Background Increasing evidence suggests that therapeutic drug monitoring is useful in rheumatological patients receiving anti-TNF therapy. By measuring anti-drug antibodies (ADA) and serum drug levels the therapy may be optimized.
Objectives To investigate the serum infliximab concentrations and the occurrence of anti-infliximab antibodies in patients receiving infliximab in daily clinical practice.
Methods All arthritis patients receiving infliximab in three Finnish rheumatological departments were recruited for this cross-sectional study. Anti-drug antibodies and trough serum drug levels were measured before next infliximab infusion. Demographic data of the patients were collected and disease activity was measured. If needed, the treatment of patients was changed on the basis of serum drug level and ADA measurements according to the judgement of the rheumatologist.

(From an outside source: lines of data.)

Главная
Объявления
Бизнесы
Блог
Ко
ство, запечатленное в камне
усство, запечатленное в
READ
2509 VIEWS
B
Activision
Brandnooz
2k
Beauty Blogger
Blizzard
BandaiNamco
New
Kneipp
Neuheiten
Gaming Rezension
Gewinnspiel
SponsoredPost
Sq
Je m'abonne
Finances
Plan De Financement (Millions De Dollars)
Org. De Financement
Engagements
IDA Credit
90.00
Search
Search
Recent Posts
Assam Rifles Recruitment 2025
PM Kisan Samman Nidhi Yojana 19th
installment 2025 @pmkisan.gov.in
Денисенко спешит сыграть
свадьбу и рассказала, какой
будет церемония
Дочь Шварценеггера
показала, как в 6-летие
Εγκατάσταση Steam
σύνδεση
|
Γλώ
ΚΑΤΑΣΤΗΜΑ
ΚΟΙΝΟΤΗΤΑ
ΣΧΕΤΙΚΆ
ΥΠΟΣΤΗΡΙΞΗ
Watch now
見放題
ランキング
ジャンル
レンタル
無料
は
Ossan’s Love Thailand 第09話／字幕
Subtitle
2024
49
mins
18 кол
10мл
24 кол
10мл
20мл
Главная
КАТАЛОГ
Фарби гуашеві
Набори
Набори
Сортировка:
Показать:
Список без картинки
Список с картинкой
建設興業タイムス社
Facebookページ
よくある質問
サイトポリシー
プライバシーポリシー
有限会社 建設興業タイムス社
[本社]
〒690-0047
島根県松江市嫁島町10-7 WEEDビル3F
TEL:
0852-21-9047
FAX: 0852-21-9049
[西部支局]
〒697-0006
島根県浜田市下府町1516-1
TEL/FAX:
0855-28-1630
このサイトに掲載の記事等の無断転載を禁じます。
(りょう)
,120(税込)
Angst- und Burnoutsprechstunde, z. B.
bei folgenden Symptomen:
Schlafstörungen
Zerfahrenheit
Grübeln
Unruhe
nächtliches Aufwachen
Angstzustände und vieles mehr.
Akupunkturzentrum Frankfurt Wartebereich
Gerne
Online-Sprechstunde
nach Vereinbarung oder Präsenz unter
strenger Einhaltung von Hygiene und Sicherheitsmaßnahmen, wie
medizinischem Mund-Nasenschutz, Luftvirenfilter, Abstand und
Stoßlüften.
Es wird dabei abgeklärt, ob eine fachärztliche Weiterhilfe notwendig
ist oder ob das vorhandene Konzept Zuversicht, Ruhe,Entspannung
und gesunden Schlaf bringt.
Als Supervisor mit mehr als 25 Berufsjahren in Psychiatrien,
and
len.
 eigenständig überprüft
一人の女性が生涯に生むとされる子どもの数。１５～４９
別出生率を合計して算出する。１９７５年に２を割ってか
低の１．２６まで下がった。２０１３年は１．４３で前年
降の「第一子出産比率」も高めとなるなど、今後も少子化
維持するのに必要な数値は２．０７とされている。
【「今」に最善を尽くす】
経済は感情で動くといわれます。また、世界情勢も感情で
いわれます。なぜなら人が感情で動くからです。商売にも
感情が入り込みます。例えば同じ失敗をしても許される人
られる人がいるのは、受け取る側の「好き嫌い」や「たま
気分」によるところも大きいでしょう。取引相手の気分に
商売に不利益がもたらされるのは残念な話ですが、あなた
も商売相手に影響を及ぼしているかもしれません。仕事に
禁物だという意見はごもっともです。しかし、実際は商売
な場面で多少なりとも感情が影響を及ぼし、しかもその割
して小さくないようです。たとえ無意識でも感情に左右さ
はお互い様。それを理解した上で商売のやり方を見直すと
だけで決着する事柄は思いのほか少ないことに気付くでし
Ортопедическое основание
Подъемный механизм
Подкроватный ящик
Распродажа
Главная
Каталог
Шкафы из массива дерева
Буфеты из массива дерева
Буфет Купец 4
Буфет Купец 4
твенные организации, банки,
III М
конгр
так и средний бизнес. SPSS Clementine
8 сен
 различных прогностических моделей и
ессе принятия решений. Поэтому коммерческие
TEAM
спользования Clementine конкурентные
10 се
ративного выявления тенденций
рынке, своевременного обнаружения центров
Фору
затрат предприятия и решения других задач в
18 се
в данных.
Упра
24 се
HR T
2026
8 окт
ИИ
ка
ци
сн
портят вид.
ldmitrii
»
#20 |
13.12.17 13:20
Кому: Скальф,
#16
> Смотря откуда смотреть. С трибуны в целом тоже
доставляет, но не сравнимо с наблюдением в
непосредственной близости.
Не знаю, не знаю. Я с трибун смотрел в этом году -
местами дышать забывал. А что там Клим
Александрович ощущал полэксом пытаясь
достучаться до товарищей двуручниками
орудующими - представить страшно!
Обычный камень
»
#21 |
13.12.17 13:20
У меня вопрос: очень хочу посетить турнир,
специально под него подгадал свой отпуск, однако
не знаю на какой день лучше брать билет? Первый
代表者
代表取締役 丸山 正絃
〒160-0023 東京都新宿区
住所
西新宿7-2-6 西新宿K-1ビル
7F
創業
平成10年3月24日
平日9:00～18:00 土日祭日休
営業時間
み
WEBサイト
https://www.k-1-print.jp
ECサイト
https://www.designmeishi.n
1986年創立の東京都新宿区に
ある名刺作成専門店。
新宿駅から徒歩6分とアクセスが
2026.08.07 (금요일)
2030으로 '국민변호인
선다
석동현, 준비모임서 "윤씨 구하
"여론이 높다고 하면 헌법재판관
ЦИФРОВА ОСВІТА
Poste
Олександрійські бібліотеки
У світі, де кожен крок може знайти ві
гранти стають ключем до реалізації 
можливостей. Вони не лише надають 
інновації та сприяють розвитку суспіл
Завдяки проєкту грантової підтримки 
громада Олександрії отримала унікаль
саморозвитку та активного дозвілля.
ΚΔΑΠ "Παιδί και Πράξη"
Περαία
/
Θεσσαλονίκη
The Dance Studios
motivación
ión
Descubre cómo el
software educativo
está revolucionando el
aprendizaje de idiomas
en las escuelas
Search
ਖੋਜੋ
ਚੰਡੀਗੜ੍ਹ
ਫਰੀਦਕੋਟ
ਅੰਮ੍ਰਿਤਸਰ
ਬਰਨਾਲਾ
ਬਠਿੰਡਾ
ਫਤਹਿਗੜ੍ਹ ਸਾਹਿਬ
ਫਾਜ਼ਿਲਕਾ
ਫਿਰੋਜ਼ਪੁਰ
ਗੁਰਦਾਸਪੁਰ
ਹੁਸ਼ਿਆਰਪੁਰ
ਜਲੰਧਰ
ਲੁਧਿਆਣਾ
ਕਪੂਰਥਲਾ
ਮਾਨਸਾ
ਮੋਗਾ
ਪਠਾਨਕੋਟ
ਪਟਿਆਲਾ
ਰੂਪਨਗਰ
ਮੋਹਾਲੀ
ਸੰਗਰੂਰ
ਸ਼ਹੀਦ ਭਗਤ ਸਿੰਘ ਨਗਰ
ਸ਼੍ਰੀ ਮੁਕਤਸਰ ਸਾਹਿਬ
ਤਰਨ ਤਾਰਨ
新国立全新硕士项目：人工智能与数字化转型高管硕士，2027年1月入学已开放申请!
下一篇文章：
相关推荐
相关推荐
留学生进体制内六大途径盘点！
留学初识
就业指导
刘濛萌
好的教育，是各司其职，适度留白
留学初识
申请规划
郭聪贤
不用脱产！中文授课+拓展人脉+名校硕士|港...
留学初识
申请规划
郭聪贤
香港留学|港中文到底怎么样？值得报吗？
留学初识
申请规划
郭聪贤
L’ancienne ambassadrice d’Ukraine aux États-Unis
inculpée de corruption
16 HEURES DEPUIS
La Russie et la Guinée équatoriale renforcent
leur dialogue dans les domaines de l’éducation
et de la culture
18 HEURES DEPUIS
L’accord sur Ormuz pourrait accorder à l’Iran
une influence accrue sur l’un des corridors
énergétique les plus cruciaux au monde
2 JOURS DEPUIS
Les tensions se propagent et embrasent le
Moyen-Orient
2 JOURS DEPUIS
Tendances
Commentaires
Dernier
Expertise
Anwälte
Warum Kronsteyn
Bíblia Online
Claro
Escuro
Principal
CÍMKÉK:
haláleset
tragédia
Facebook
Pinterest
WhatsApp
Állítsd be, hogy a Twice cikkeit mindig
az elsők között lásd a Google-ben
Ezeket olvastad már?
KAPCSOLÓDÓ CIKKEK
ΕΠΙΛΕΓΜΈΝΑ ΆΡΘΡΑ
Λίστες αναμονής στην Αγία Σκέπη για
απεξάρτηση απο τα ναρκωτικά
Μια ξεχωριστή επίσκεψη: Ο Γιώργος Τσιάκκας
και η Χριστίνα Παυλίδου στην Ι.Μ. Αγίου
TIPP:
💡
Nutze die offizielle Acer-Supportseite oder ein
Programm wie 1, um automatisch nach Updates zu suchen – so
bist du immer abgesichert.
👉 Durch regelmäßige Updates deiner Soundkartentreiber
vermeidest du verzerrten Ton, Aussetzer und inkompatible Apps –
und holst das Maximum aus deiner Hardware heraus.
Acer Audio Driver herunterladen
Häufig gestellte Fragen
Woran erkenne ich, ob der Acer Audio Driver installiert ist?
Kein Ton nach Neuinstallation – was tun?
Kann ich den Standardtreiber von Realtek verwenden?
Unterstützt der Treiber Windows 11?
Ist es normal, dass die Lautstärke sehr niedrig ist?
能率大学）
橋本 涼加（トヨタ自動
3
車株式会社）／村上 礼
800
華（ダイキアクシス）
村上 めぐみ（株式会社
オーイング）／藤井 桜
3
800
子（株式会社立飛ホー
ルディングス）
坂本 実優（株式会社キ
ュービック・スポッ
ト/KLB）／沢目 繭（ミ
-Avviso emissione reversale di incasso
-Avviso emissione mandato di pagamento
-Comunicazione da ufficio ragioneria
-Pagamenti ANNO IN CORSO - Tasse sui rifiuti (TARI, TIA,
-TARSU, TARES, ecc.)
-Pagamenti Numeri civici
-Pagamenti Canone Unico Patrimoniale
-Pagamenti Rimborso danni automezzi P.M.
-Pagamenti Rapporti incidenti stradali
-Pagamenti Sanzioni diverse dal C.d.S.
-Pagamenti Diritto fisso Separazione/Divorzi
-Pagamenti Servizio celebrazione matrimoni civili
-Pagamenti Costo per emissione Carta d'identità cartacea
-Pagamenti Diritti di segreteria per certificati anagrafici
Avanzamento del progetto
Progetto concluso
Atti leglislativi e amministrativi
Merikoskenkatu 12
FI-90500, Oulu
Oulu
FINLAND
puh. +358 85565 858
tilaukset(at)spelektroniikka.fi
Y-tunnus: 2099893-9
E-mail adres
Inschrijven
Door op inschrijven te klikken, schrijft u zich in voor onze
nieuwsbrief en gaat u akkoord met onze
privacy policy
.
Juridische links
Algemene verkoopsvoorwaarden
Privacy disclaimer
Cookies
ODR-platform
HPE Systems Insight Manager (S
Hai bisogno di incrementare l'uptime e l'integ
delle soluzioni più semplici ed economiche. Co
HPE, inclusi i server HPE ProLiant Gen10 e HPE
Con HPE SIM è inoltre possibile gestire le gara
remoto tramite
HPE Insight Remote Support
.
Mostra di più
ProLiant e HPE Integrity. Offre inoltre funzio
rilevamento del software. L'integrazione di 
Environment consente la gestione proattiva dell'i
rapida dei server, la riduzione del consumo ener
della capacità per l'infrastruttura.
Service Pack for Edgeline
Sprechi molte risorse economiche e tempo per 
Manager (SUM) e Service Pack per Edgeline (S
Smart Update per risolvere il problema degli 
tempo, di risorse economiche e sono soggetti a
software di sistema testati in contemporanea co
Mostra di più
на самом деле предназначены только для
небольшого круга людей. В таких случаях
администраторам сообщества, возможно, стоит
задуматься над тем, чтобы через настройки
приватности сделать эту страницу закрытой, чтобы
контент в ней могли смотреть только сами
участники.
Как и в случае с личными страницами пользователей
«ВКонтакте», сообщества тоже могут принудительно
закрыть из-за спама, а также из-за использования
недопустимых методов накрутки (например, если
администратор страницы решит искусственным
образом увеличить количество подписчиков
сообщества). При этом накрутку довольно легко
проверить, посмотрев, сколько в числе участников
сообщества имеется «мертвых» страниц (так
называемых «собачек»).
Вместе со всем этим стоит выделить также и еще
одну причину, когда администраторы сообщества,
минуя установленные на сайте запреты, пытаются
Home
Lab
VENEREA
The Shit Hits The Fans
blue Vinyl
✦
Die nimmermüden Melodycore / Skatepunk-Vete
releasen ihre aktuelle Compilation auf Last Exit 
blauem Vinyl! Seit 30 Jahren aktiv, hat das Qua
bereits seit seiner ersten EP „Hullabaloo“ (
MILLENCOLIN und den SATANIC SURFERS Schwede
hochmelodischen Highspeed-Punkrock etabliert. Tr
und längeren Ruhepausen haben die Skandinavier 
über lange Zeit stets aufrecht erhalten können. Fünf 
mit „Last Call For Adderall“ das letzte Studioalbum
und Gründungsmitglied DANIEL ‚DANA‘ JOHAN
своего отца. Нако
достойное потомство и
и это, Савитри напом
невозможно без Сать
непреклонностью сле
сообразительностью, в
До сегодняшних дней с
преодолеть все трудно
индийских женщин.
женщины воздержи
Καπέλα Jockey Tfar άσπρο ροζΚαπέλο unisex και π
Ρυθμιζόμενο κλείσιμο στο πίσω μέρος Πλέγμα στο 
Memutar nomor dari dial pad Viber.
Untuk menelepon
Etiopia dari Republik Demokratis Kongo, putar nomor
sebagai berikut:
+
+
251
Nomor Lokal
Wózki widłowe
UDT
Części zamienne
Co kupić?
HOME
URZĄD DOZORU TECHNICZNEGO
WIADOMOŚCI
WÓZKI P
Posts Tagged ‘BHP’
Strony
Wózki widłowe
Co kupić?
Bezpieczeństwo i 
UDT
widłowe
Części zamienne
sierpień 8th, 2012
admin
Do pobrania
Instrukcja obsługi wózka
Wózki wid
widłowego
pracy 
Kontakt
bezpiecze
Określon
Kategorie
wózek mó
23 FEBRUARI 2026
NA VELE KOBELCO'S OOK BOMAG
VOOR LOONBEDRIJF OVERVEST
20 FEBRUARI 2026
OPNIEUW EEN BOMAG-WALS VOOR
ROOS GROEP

Results The patient population consisted of 126 patients (31 rheumatoid arthritis (RA), 62 spondylarthritis (SpA), 27 juvenile arthritis (JIA) and 6 seronegative oligoarthritis patients). The median (IQR) duration of infliximab treatment was 35 (12-73) months, and the mean (±SD) dose 294 (±91) mg and interval 8 (±1) weeks. 83 patients (66%) were receiving methotrexate (mean dose 18±6 mg). 13 out of 126 patients (10%) had ADA against infliximab. In 9 out of 13 patients, infliximab serum levels were undetectable and in the remaining 4 patients they were low (0.02 - 0.3 mg/ml). The occurrence of ADA was associated with the diagnosis: 6 patients with RA (19%), 1 patient with SpA (2%), 3 patients with JIA (11%) and 3 patients with seronegative oligoarthritis (50%) had ADA against infliximab (p<0.001). ADA-positive patients were receiving lower weekly dose of infliximab (31±10 mg/wk; mean ± SD) compared to ADA-negative patients (40±17 mg/wk; p 0.025). The number of patients receiving methotrexate or the dose of methotrexate were not significantly different between ADA-positive and -negative patients. Infliximab was terminated in all 13 ADA-positive patients. In 7 of 13 patients, disease activity was low, and no other biologic therapy was started. Regarding infliximab serum concentrations, 65 of 126 patients (52%) had optimal infliximab levels (2-10 mg/ml). In 38 patients (30%), infliximab levels were low (0.02 – 1.9 mg/ml) and in 13 patients (10%) they were high (>10 mg/ml).
Conclusions In this clinical cohort, ADA against infliximab were observed at lower frequency than generally described in clinical studies. The occurrence of ADA was lowest in SpA patients. Significant proportion of the immunized patients had inactive disease, and their treatment was continued without biologic therapy, leading to savings in treatment costs. Furthermore, only every other patient had optimal infliximab serum levels, supporting the use of therapeutic drug monitoring in patients receiving infliximab.